В старом арабском доме в иерусалимском квартале Абу-Тор стены метровой толщины, высокие узкие окна прикрыты ржавыми ставнями, полы выложены расписной плиткой. Кованые двустворчатые высокие, как в храме, двери запираются гигантским ключом на два скрипучих поворота. Всю зиму в Иерусалиме идет снег, и в моем дворцовом полуподвале царит лютый, сырой, неистребимый холод. От леденящих сквозняков под сводчатым потолком ходит кругами бумажный абажур, от дыхания поднимается пар. Одной нефтяной печуркой такое помещение не согреть. Одной вообще никак не согреть.

Где-то далеко, в отдельной от нас жизни, в галилейской деревне, осталась жена и по совместительству двоюродная сестра Фареса, на которой он женился лет двадцать назад, еще до армии. Пока новобранец взбирался по ступенькам армейской карьеры, давно забытая или, подозреваю, просто оставленная на хозяйстве женщина в длинной черной абайе и в белом платке растила детей, варила мыло, лепила свечи, пекла питы, давила оливы, стригла овец, собирала миндаль и толкла заатар.

Фарес охотно описывал мелочи родного деревенского быта, но с восемнадцати лет, с призыва, жил среди евреев, в родную Галилею возвращался лишь на праздники, а в остальное время посильно утешался вольготностью израильских нравов.

Очень скоро я научилась не путать темперамент и покладистый характер с преданностью и глубоким чувством. Что мы с Фаресом не Ромео и Джульетта, разделенные неподвластными нам трагическими обстоятельствами, я догадалась, когда он спросил, нет ли у меня подружки, которая подошла бы его приятелю Юсуфу. Юсуфу-то сошла бы почти любая, но второй такой дуры, которой подошел бы женатый друз-офицер, я не знала. Из всех дщерей иерусалимских я одна смотрела сквозь пальцы на слабохарактерность, податливость, легкомыслие, невежество, а также — что уж, скажем прямо, — на совершенно неподходящие еврейской девушке на выданье семейное положение и национальность своего друга. Зато я ценила его достоинства — необыкновенное физическое совершенство, щедрость, бесшабашность, теплоту, ласковое обращение и веселость. И все же иногда даже мне становилось невмоготу. Но каждый раз, когда я порывалась взяться за ум и расстаться, он сводил брови, трепетал ресницами, неотразимо сжимал скулы, и эти веские доводы крошили в прах мои хрупкие благие намерения.

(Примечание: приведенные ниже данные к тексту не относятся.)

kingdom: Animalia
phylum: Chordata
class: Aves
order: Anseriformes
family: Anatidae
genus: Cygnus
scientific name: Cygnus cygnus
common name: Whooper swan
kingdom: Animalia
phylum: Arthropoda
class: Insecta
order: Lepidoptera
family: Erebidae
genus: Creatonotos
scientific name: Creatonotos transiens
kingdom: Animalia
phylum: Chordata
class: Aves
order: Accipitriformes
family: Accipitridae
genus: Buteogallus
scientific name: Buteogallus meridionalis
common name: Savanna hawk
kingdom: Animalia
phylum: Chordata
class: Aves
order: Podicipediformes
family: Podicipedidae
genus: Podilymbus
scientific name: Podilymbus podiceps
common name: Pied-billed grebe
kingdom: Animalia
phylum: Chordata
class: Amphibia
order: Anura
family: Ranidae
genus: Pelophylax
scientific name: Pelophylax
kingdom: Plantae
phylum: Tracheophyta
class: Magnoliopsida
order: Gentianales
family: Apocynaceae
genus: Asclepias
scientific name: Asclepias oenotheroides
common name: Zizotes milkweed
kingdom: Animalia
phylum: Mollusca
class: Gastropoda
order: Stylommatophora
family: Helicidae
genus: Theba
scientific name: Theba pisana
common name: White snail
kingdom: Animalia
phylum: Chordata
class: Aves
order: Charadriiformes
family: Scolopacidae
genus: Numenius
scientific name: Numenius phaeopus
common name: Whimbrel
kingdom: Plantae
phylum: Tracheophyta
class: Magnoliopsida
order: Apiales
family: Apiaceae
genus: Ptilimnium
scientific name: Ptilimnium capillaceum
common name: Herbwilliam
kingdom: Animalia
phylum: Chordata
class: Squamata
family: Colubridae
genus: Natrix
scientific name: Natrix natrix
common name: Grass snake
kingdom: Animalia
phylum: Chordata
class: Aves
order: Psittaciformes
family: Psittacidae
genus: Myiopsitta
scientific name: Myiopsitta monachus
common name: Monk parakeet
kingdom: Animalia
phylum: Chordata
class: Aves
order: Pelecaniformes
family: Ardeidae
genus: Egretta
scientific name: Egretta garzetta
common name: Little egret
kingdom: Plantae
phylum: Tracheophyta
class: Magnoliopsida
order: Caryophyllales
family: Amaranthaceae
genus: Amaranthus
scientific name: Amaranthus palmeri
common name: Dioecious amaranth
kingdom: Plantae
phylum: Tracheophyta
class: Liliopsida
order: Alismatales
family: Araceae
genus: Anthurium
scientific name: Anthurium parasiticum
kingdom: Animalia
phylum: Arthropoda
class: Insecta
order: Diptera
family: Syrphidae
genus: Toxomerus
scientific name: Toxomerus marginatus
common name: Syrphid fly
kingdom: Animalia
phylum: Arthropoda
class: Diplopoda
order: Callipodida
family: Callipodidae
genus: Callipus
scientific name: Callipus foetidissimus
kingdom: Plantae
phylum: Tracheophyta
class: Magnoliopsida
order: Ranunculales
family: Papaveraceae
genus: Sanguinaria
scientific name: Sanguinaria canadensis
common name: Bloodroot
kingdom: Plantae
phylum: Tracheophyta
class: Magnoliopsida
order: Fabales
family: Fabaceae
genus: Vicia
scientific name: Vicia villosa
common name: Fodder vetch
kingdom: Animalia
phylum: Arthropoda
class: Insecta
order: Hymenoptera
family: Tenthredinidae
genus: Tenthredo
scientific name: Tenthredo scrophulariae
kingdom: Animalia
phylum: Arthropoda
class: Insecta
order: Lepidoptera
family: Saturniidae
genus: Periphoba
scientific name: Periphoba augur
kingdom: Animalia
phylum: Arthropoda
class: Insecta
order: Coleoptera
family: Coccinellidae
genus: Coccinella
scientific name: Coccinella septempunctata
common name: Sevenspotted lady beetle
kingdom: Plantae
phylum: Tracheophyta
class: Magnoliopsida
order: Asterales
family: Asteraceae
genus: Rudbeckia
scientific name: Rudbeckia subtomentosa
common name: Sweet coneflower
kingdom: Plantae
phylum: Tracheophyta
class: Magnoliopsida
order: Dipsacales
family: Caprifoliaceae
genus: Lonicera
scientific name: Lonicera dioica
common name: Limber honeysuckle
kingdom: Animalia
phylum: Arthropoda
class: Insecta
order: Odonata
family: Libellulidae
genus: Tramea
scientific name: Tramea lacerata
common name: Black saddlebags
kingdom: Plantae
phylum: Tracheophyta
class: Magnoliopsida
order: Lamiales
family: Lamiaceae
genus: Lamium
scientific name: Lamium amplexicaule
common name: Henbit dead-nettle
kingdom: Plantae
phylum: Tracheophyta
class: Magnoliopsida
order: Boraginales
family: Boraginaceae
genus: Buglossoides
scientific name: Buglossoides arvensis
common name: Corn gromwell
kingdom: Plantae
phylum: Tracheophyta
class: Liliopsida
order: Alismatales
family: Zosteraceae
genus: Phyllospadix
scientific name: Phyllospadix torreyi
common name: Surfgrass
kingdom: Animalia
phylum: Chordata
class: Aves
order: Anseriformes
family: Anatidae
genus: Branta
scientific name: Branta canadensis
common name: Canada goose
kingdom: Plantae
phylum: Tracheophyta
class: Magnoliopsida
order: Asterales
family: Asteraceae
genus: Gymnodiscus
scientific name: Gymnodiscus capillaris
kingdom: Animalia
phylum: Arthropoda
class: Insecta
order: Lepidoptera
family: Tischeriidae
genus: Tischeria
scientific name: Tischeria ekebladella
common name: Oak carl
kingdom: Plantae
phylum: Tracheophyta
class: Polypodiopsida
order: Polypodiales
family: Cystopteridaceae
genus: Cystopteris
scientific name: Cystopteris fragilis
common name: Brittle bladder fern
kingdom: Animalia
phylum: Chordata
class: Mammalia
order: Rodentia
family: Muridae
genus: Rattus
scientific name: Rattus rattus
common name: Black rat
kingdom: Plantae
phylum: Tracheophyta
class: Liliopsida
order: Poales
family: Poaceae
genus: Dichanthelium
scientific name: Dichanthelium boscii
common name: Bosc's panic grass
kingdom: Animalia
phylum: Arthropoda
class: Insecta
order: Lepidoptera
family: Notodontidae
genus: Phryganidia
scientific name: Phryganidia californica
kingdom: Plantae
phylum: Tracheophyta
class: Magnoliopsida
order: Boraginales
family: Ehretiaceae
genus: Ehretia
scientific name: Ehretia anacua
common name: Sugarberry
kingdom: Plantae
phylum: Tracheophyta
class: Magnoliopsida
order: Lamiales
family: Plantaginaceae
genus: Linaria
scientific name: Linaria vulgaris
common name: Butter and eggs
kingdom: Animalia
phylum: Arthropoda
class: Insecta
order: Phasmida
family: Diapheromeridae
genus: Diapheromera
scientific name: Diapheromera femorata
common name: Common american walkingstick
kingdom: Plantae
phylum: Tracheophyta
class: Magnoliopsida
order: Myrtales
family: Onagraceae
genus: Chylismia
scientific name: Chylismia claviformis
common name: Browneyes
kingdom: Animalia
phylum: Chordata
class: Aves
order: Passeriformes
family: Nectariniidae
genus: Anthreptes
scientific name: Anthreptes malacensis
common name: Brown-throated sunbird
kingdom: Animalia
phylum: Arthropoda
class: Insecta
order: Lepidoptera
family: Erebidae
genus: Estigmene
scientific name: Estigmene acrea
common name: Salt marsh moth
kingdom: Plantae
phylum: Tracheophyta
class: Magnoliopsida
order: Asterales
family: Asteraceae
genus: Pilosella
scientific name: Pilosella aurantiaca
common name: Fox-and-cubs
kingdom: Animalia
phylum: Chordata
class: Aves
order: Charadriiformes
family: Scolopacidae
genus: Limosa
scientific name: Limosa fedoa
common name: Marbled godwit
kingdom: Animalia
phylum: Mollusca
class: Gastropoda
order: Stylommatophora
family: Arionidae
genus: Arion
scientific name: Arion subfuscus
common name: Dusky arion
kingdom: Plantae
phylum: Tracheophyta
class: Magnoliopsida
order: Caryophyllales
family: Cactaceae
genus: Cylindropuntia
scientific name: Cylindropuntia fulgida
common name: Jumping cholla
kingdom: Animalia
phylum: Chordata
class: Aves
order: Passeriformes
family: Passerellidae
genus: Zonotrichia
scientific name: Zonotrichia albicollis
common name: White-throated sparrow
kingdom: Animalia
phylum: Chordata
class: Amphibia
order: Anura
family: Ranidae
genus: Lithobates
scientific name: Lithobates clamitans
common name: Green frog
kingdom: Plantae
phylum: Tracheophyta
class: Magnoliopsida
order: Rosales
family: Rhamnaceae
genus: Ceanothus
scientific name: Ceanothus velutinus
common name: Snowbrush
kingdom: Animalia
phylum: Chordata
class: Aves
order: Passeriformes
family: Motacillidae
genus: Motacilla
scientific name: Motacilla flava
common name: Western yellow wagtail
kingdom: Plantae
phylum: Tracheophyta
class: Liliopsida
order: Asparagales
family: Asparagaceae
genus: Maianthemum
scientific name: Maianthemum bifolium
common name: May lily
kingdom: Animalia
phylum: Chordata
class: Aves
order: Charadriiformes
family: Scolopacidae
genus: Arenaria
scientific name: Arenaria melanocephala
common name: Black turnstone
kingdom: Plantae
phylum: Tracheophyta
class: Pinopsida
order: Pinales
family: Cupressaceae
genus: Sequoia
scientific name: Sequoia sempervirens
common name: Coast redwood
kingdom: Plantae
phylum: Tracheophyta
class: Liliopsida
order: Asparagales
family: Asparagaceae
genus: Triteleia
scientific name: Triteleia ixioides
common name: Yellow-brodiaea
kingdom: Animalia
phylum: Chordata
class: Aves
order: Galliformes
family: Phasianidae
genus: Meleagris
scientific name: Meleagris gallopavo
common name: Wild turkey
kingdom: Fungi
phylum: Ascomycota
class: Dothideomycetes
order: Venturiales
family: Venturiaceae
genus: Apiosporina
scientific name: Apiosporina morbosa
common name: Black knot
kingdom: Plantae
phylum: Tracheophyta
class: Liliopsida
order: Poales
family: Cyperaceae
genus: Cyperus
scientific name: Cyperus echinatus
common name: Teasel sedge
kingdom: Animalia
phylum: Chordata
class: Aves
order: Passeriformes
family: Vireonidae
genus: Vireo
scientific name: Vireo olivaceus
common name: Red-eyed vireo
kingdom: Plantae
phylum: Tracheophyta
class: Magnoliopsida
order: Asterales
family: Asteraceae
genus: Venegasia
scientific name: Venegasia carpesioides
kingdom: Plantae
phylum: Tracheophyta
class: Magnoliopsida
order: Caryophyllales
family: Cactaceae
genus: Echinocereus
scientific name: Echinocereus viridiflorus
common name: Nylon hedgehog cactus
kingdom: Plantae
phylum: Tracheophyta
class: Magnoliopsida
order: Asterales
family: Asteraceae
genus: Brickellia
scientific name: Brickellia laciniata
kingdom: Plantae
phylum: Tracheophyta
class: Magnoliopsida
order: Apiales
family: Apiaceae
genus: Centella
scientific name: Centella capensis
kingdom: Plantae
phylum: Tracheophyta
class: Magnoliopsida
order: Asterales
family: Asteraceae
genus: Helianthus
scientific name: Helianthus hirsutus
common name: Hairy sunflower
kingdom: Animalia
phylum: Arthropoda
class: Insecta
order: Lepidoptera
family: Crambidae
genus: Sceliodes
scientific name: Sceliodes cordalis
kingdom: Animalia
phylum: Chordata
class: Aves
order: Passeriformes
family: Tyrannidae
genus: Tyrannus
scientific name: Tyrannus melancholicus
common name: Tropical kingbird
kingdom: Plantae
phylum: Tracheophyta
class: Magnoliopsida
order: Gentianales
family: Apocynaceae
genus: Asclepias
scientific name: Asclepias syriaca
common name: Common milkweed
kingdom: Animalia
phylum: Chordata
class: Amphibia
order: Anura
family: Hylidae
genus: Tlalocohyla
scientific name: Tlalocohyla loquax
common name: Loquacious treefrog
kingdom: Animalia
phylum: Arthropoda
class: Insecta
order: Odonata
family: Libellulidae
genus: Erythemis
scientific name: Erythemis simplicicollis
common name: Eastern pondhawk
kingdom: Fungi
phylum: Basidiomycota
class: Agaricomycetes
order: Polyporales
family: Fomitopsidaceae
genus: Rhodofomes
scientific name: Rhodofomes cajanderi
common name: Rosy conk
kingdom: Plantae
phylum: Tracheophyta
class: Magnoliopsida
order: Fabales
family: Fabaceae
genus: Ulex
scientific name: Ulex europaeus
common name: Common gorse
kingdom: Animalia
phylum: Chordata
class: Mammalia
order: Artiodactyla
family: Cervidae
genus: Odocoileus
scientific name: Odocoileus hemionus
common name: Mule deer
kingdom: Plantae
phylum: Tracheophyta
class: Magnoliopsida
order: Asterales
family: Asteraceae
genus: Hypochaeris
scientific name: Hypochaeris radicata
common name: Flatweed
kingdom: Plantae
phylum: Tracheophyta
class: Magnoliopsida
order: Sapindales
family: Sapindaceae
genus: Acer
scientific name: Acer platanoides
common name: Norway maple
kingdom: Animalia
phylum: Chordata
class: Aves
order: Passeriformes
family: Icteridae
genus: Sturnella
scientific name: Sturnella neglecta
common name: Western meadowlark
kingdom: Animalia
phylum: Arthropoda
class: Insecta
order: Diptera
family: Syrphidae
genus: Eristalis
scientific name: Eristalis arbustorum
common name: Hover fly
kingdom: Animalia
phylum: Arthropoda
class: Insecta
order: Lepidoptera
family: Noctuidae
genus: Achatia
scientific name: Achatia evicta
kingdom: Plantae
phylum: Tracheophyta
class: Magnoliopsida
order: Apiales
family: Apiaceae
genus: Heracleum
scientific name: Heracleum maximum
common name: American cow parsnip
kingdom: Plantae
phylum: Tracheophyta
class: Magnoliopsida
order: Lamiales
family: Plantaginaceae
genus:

Впрочем, если честно, мешает мне вовсе не далекая фольклорная жена, больше похожая на предание. Фарес даже не скрывает, что ее место и до меня уже лет двадцать не пустовало. Мешает, и очень, существование на кафедре истфака младшего научного сотрудника. Весь мой сердечный жар не в состоянии поднять температуру охладевшего сердца доцента вопреки, казалось бы, непреложным законам физической взаимности. Фарес был предназначен уравновесить этот неудачный, ненаучный опыт на живом человеке.

Когда военный джип подвозит меня по утрам ко входу в кампус, я затягиваю прощание с красивым офицером. Но мимо, в нутро мрачного лабиринта истфака, плетутся лишь заспанные школяры. Вслед за ними и я перемещаюсь в университетскую реальность, в мир семинаров, зачетов, несданных курсовых, непрочитанной библиографии и равнодушных докторантов.

В лекционном зале меня встречают гигантские панорамные окна с роскошными пятизвездочными видами на Старый город, тяжкий спертый воздух, многократно использованный предыдущими классами, и молодой надменный преподаватель, читающий курс об особенностях рыцарской культуры и весьма нерыцарственно отравляющий мне этот год. Любящего историю Иерусалим поддерживает не только видами, но и всеми тремя тысячами лет своего существования. Но последнее время для того, чтобы продолжать являться на этот семинар, бестрепетно внимать знакомому голосу, хладнокровно вникать в смысл сказанного, невозмутимо следить за привычной мимикой и предугадываемыми жестами, мне необходима еще и поддержка Фареса.

В кафетерии гуманитарного факультета за чашкой кофе или какао щедрого обладателя лишней сигаретки постоянно поджидает несколько приятелей из подобравшейся на кампусе «русской» компании. В собственных глазах мы, безусловно, самая блестящая, самая интеллектуальная и самая элитарная студенческая группа, к остальному миру относящаяся с легким снисхождением. Друзья заинтригованы моим экзотическим другом, но я не спешу их знакомить. Это смотреть на него — радость для глаз, а в общении мой солдат прост, как хлеб и вода. Не станешь же объяснять, что я так устала от повальной исключительности и у меня такая изжога от остроты чужого ума, что я готова пожить на хлебе и воде необязательных отношений с легкомысленным воякой.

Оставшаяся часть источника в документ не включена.